**Task directions:**
Find every line in the material below that contains the word "series", and copy each of those lines. Case counts, so match capitalization exactly.

**Supplied data:**
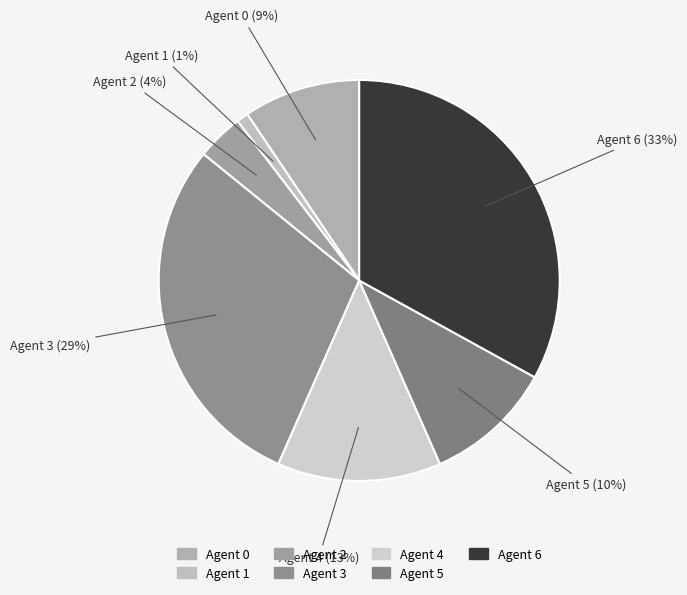

To the nearest percent, what is the difference between the largest and smallest slice percentages?

32%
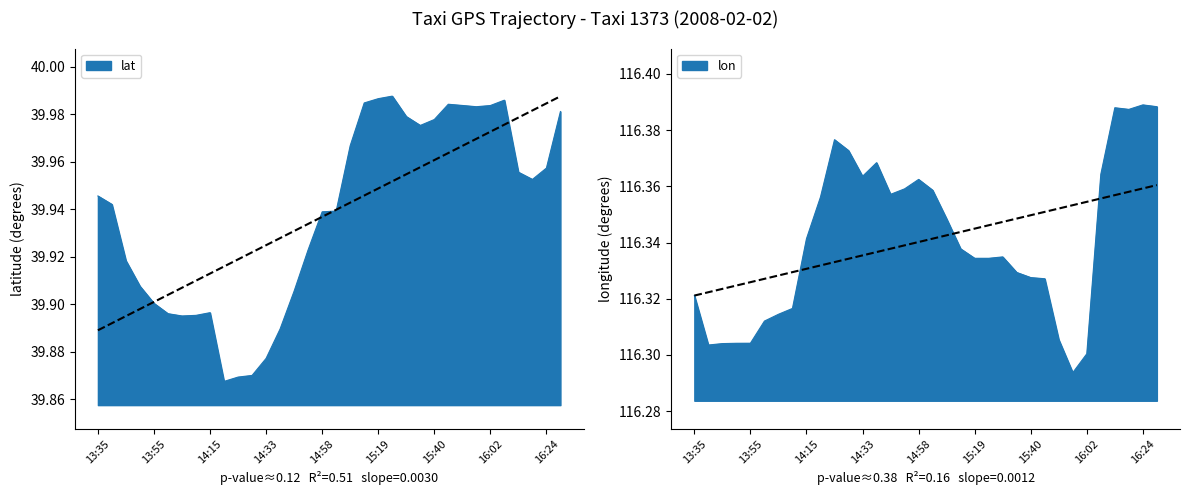

What is the total value across all series at 13:40?

156.2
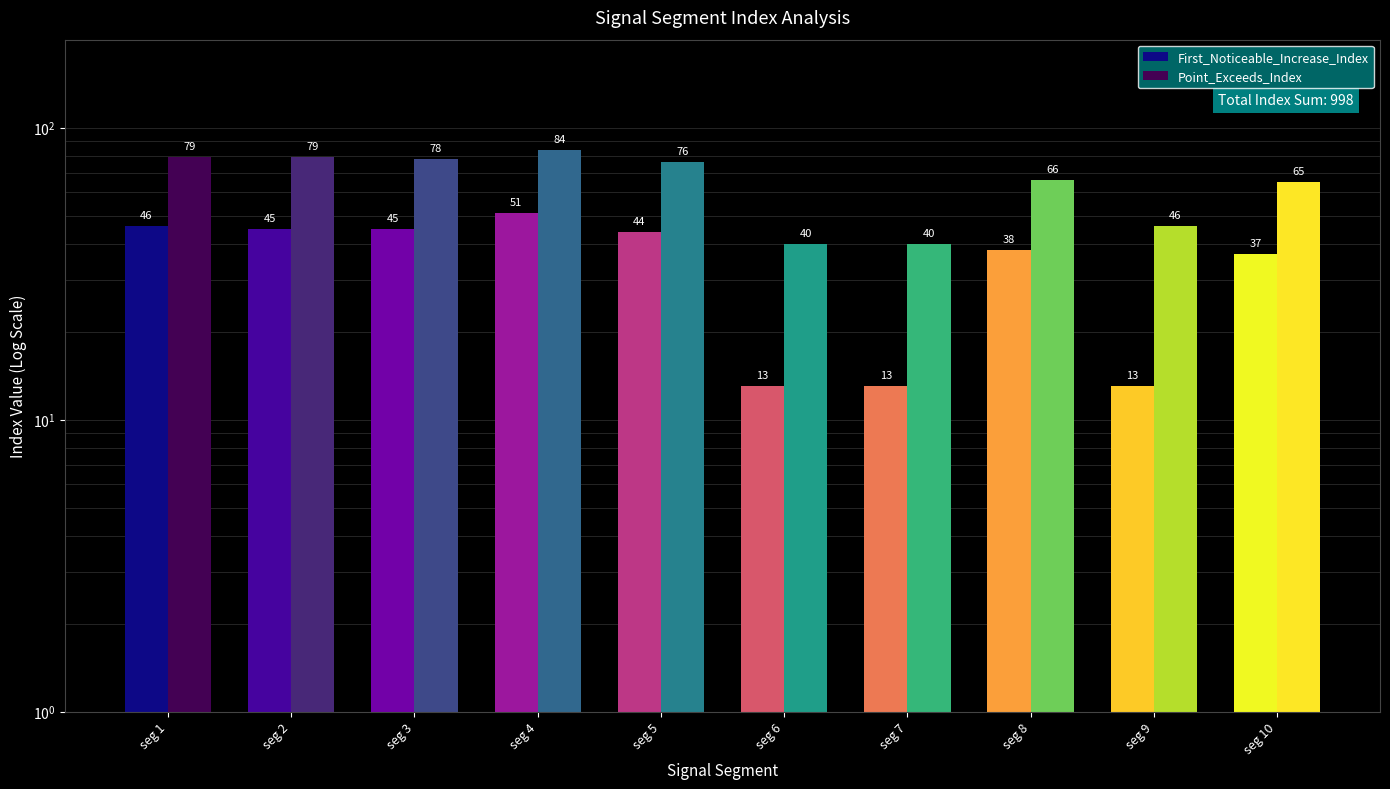

List the series in order of their overall mean, lowest first.

First_Noticeable_Increase_Index, Point_Exceeds_Index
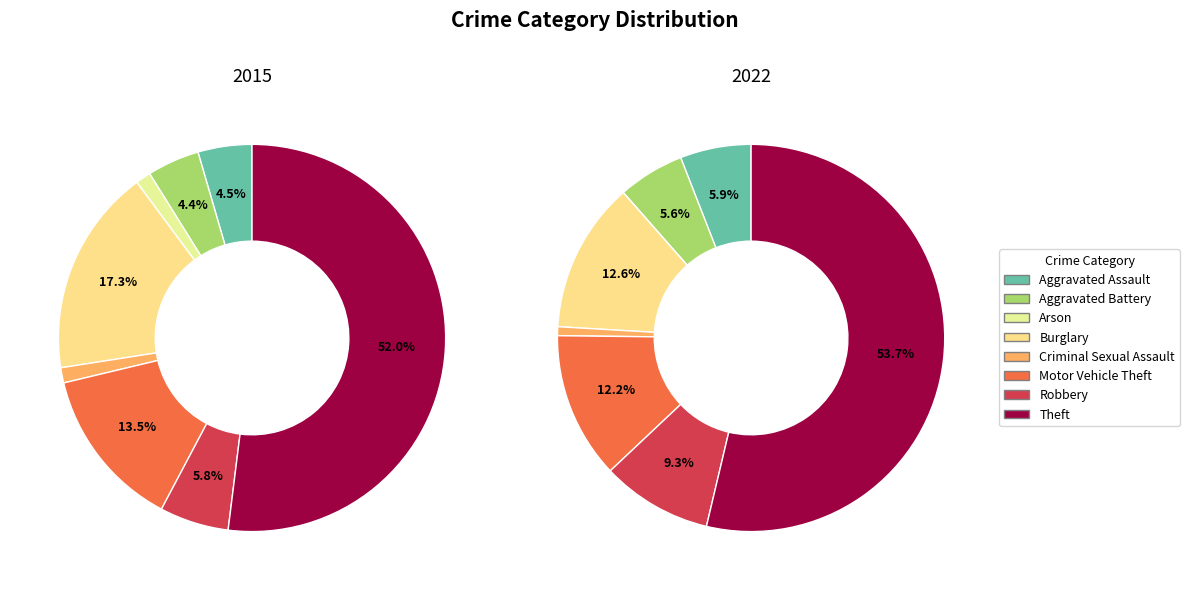

Which has a higher value, values_2015 or values_2022?

values_2015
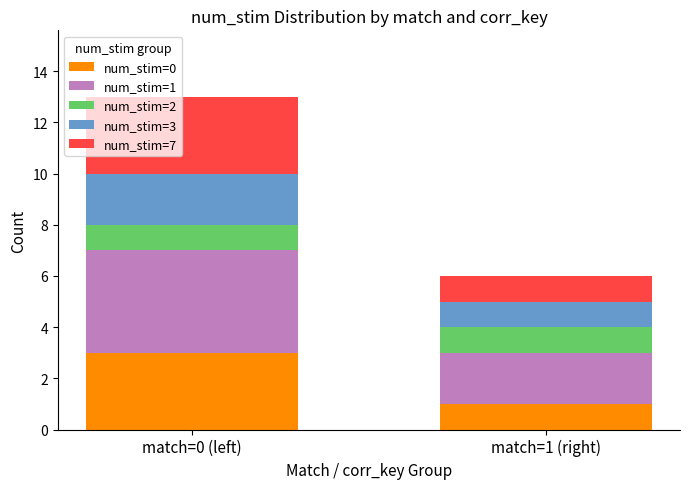

At which category is the sum across all series the highest?

match=0 (left)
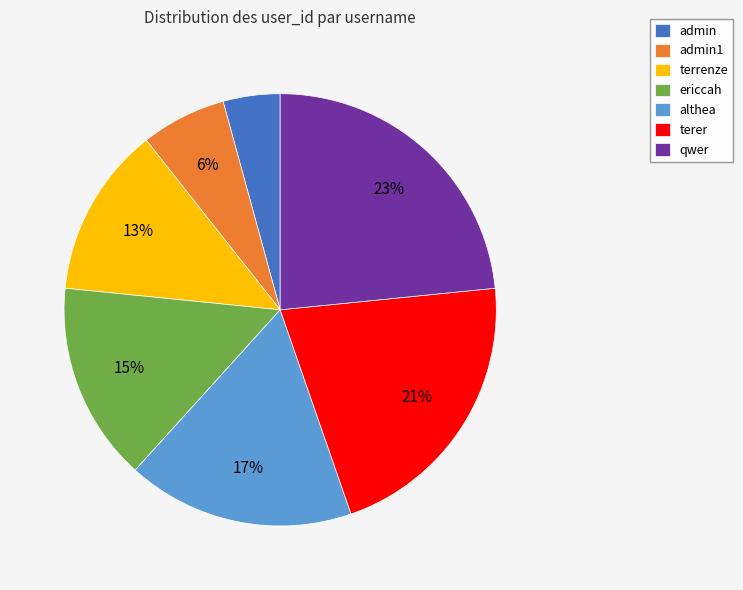

Combined, do terer and terrenze account for over 50%?

No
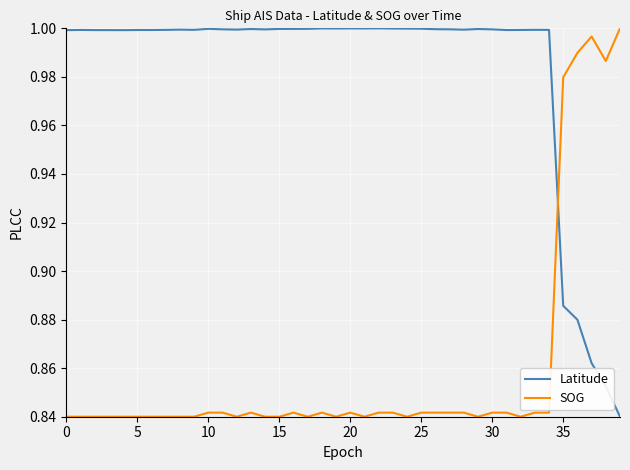

Which series ends up on top after the final intersection of Latitude and SOG?

SOG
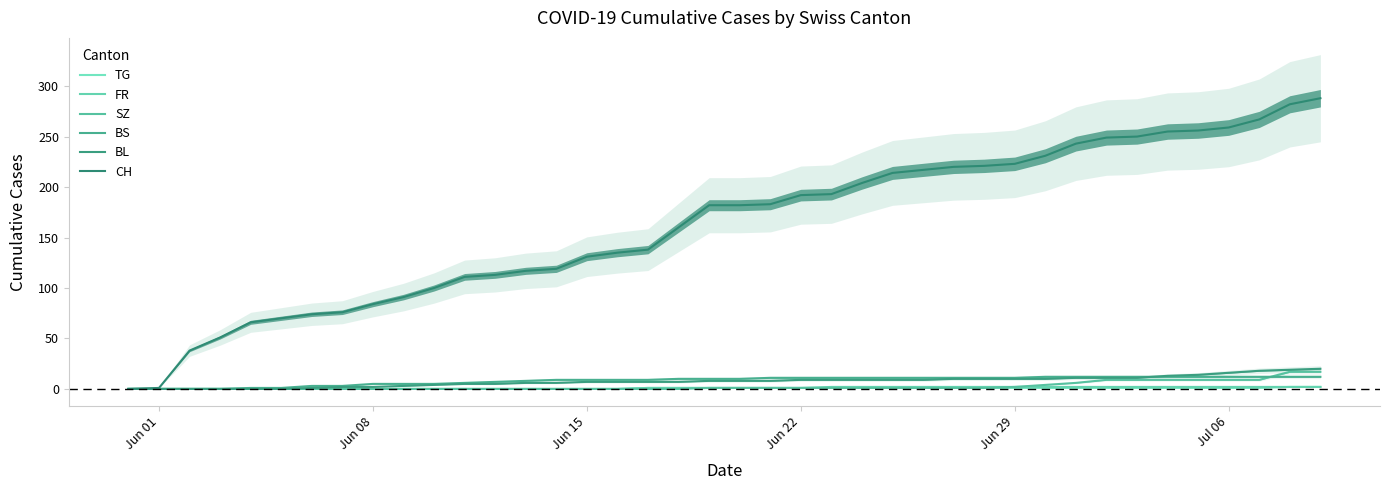

Is the value of BL at Jun 15 greater than the value of BS at Jun 15?

No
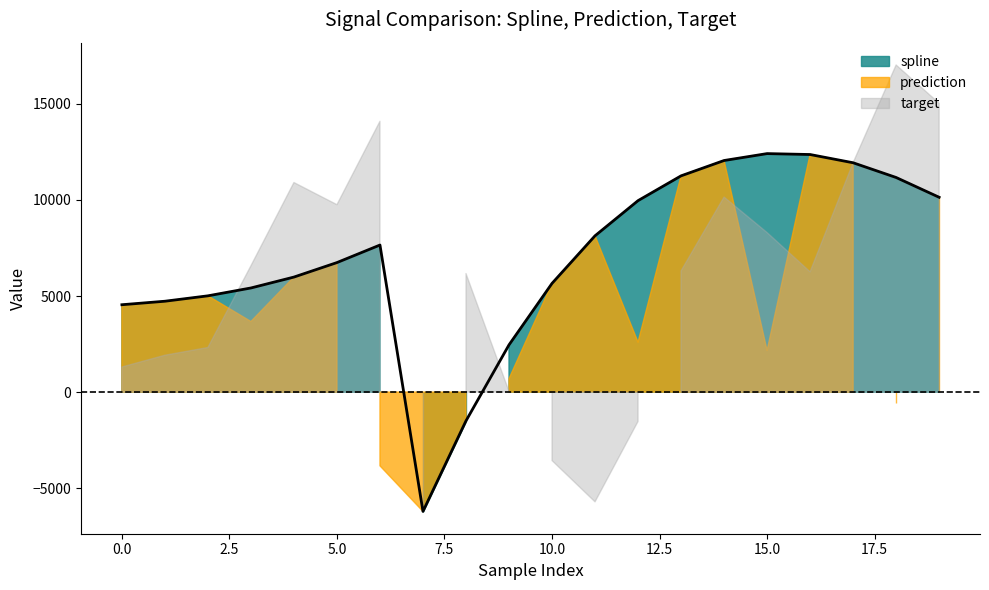

Between 10 and 15, which series saw the biggest shift?

target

**Answer box:**
What is the total value across all series at 13:40?
List the series in order of their overall mean, lowest first.
At which category is the sum across all series the highest?
Which series ends up on top after the final intersection of Latitude and SOG?
Between 10 and 15, which series saw the biggest shift?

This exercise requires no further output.